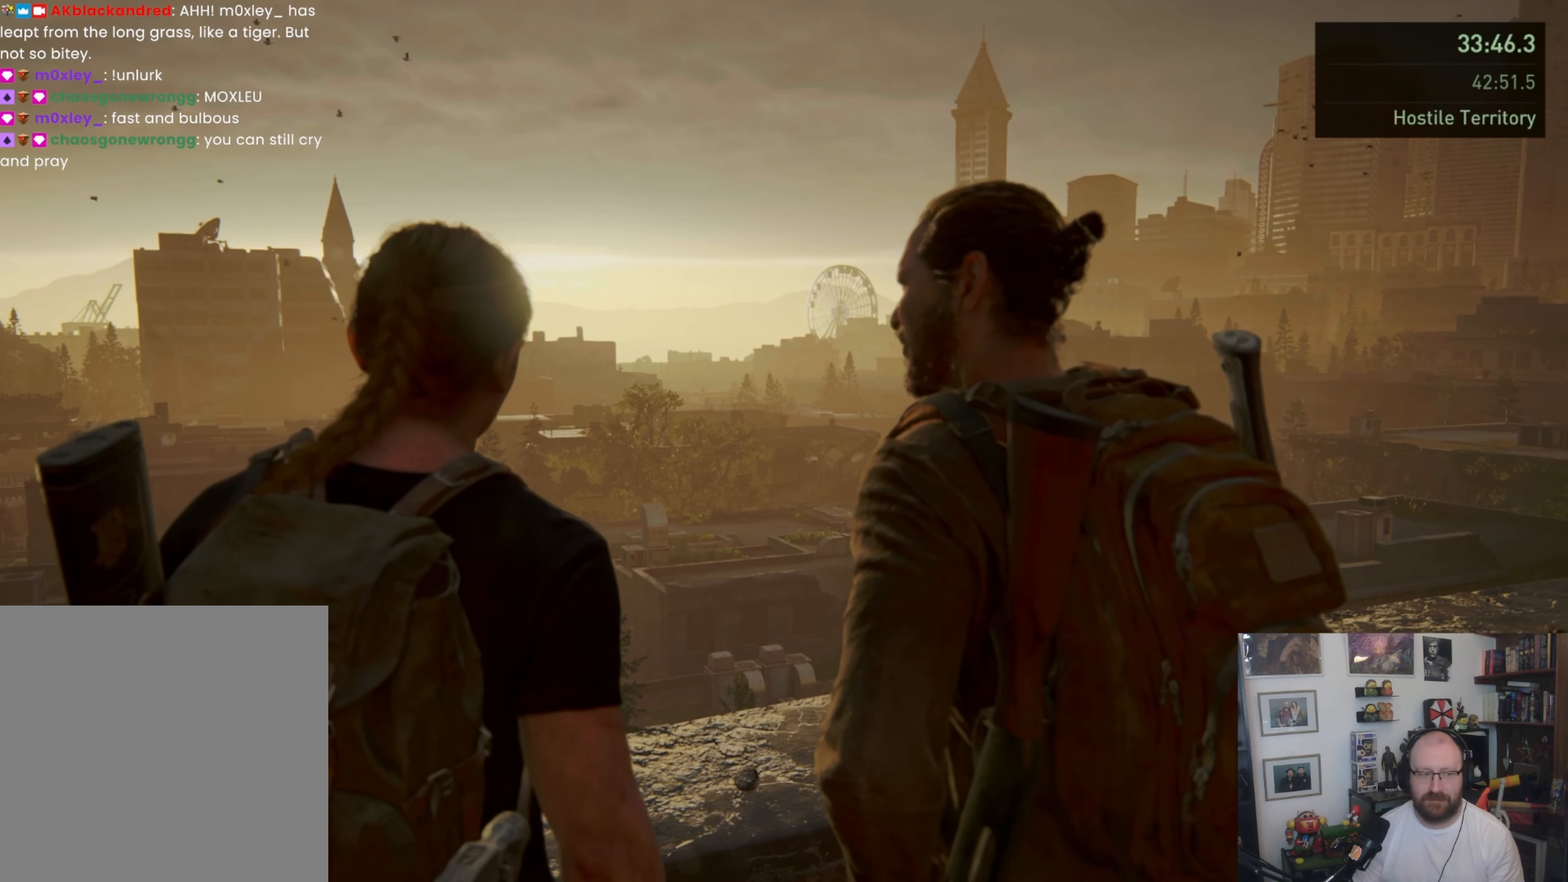
{"buttons": [], "left_stick": "right", "right_stick": "down-right", "button_events": []}
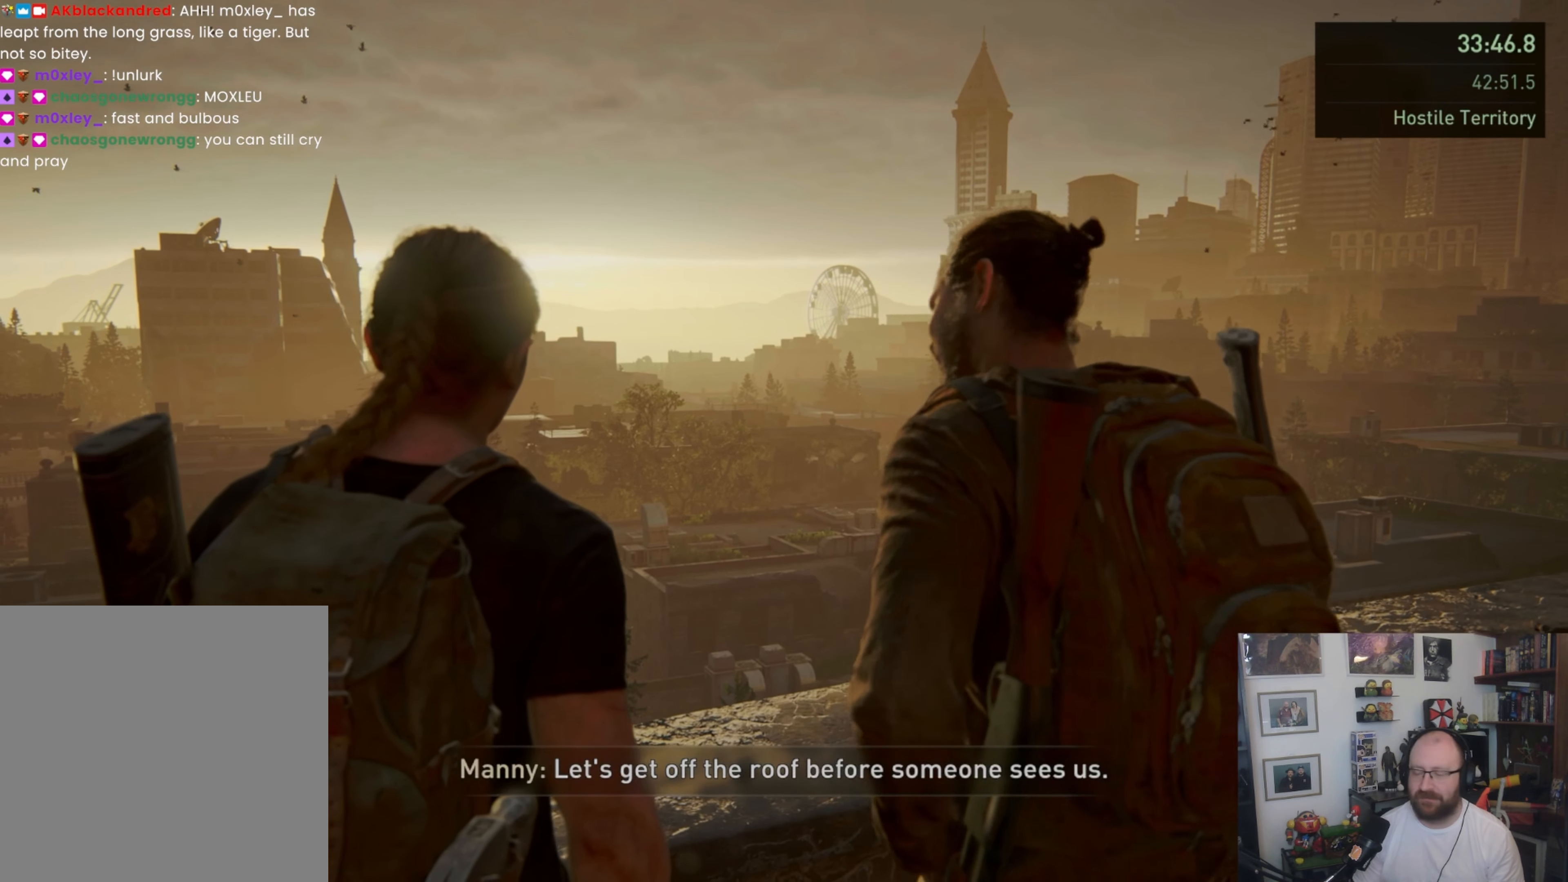
{"buttons": [], "left_stick": "right", "right_stick": "down-right", "button_events": []}
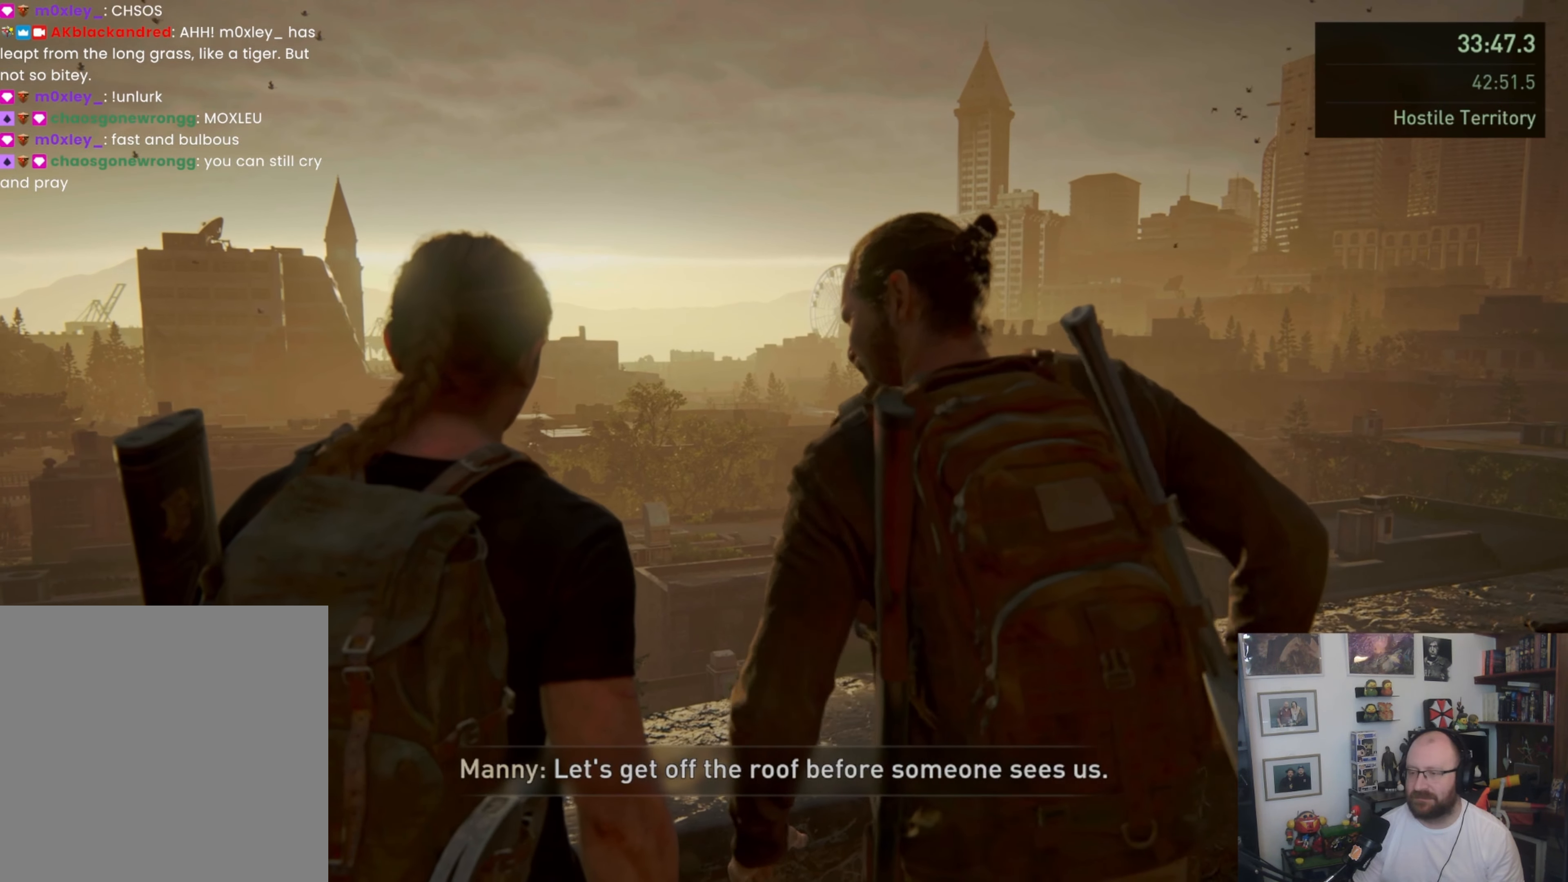
{"buttons": [], "left_stick": "right", "right_stick": "down-right", "button_events": []}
◆ ◆ ◆ ◆
** AIM OF THE EXERCISE **
Your answer must contain the full data, repeated exactly, without pictures.

** ANSWER FOR THE TASK **
{"buttons": [], "left_stick": "right", "right_stick": "down-right", "button_events": []}
{"buttons": [], "left_stick": "right", "right_stick": "down-right", "button_events": []}
{"buttons": [], "left_stick": "right", "right_stick": "down-right", "button_events": []}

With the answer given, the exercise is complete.